Das ist wirklich eine „fantasioistische“ Geschichte: rund 140 Jahre nach ihrer Uraufführung wurde im Dezember 2013 Jacques Offenbachs opéra-comique Fantasio in der Londoner Henry-Wood-Hall erstmals wieder in authentischer Form geboten (konzertant), nachdem in den Jahren zuvor verlässliches Notenmaterial aus teilweise obskuren Quellen und Adressen zusammengetragen werden konnte. Spiritus Rector bei diesem Unternehmen ist der Offenbach-Forscher Jean-Christophe Keck, dem einige Offenbach-Nachkommen ihre Archive öffneten, andere sich aber auch verweigerten. Kecks Recherchen gleichen einer Dedektivgeschichte, die sich fraglos noch einige Geheimnisse aufbewahrt. Wie soll aber auch ein Werk rekonstruiert werden, dessen Notenblätter nicht nur in alle Winde zerstreut wurden, sondern sogar als „in memoriam“-Schnipsel von Freundeshand zu Freundeshand gingen? Man mag es kaum glauben.

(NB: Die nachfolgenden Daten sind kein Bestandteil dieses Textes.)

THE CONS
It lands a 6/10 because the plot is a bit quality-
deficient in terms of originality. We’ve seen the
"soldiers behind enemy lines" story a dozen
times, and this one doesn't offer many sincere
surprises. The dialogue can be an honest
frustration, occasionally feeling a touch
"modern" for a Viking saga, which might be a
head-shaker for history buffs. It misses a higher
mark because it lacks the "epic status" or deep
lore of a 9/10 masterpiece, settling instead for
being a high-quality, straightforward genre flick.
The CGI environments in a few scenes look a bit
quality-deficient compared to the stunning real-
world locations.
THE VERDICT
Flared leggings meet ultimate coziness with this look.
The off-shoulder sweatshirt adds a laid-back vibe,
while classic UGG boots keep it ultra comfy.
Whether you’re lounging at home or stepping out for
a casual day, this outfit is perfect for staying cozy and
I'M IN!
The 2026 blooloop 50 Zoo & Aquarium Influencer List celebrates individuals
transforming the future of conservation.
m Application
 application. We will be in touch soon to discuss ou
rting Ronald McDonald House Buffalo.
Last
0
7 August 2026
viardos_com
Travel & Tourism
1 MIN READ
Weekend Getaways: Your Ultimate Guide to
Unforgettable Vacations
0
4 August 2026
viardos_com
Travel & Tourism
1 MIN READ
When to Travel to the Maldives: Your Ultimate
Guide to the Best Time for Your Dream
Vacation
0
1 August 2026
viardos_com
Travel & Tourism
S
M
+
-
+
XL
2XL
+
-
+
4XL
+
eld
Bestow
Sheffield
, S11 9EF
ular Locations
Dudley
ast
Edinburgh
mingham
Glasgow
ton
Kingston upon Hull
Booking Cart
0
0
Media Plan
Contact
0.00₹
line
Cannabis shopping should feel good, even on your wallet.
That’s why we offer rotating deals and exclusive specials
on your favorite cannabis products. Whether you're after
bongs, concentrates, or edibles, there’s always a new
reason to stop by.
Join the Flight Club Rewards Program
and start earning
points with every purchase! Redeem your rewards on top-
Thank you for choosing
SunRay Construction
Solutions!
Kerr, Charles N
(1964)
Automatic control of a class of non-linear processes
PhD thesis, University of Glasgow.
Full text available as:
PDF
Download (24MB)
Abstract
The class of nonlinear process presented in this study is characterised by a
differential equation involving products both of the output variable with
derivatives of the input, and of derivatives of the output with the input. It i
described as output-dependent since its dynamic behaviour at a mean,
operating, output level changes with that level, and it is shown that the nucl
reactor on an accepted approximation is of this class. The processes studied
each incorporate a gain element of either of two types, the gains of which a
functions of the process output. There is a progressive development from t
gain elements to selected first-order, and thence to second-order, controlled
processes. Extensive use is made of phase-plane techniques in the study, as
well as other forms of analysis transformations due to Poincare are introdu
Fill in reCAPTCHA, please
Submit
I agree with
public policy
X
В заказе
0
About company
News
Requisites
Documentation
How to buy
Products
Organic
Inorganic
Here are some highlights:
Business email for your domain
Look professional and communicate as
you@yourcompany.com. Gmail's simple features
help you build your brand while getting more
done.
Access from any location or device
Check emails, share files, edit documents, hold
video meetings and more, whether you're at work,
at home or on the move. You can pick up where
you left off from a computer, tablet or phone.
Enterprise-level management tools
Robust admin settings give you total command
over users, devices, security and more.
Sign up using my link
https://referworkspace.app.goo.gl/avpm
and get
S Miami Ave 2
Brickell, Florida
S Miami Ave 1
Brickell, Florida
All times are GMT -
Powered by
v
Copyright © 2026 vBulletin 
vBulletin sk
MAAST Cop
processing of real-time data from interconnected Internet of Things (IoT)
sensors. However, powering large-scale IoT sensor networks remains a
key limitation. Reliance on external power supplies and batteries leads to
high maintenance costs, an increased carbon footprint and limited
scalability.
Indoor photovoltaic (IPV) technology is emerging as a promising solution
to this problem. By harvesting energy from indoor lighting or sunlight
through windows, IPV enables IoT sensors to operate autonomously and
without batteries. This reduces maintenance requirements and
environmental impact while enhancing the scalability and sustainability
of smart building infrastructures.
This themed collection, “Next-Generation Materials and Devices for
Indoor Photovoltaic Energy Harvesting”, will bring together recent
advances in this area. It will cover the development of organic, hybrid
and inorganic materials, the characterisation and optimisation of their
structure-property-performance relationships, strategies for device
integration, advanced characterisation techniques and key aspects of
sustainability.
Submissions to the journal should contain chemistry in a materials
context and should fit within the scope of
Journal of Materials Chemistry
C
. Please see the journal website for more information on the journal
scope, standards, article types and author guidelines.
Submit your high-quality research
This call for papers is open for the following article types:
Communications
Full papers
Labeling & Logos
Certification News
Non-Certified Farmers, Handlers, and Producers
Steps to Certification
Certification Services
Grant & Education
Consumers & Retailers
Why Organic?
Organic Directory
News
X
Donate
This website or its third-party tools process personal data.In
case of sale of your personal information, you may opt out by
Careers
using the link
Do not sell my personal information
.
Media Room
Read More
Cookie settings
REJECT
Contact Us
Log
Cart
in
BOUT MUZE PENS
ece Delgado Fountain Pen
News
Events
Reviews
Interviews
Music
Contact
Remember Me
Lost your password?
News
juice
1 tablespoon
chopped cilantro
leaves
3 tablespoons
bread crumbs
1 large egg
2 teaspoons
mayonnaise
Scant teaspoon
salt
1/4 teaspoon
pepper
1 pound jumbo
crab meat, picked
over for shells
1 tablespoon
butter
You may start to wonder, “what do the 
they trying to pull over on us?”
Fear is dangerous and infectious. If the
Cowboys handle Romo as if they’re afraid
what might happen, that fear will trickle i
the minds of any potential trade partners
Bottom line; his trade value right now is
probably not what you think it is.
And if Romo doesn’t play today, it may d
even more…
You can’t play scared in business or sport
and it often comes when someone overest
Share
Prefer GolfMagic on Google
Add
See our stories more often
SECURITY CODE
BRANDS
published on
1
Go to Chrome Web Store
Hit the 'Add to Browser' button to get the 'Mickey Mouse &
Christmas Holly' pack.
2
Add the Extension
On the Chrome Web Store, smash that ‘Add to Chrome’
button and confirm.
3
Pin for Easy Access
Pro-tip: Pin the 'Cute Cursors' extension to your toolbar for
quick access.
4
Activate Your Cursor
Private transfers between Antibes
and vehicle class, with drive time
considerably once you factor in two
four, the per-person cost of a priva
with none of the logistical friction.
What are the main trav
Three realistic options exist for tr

Keck ist nicht nur Offenbach-Dedektiv, sondern vor allem Offenbach-Enthusiast, der seine Arbeit mit Herzblut betreibt. Welch eine Befriedigung muss es für ihn bedeuten, dass nun die Londoner Aufführung auf CD zugänglich ist, bei einem der bestmöglichen Label für solche Spezialitäten, nämlich Opera Rara. Offenbach tauchte im Firmenkatalog immer wieder mal auf, so 1977 mit Christopher Columbus und 2008 mit Entre nous. Celebrating Offenbach, einem Querschnitt durch unbekannte Werke. So ist das Engagement für Fantasio nur logisch. Als Marc Minkowski vor zwei Jahren mit seinen Musiciens du Louvre-Grenoble eine Offenbach-Tournee absolvierte, berücksichtigte er aus der Oper die wunderhübsche Ballade à la lune. Diese Nummer, bei Opera Rara auch in einer Alternativ-Version vorhanden, könnte als Schlüssel für Offenbachs individuelle Handschrift bei diesem Werk herhalten, weitab von den vielen (für sich genommen köstlichen) Bouffe-Spektakeln. Die Nummer beginnt mit einem filigranen Holzbläser-Satz, später geben ihr die Fagotte eine besondere, leicht melancholische Farbe. Der 1. Akt enthält ein Duett, bei der sich Prinzessin Elsbeth und Fantasio ansingen, ohne sich zu sehen. Ihre gemeinsame Szene im 3. Akt tendiert mit wagemutigen Harmonien und sensibler Orchestrierung noch stärker in Richtung Oper, so dass man geneigt sein könnte, die Gattungsbezeichnung opéra–comique in opéra–lyrique zu ändern.
Das Sujet (nach Alfred de Musset) ist fraglos etwas kompliziert. Der König von Bayern will seine Tochter Elsbeth mit dem Prinzen von Mantua vermählen, eine politische Transaktion Als der Student Fantasio die junge Frau sieht, verliebt er sich sofort in sie. Im Kostüm des gerade verstorbenen Hofnarren gelingt es ihm, sich ihr zu nähern, wobei sich auch ihrerseits zarte Band knüpfen. Fantasio vereitelt Elsbeths Hochzeit, deren Vorbereitungen ohnehin als Verkleidungsfarce ablaufen (der Prinz von Mantua und sein Diener Marinoni tauschen ihre Gewänder). Für seine Frechheit wandert Fantasio ins Gefängnis. Doch er wird begnadigt, als er – der mutige Träumer – einen Krieg zwischen den Staaten zu verhindern weiß. Elsbeth steckt ihm den Schlüssel zu ihren Garten zu. Heimliche Aufforderung …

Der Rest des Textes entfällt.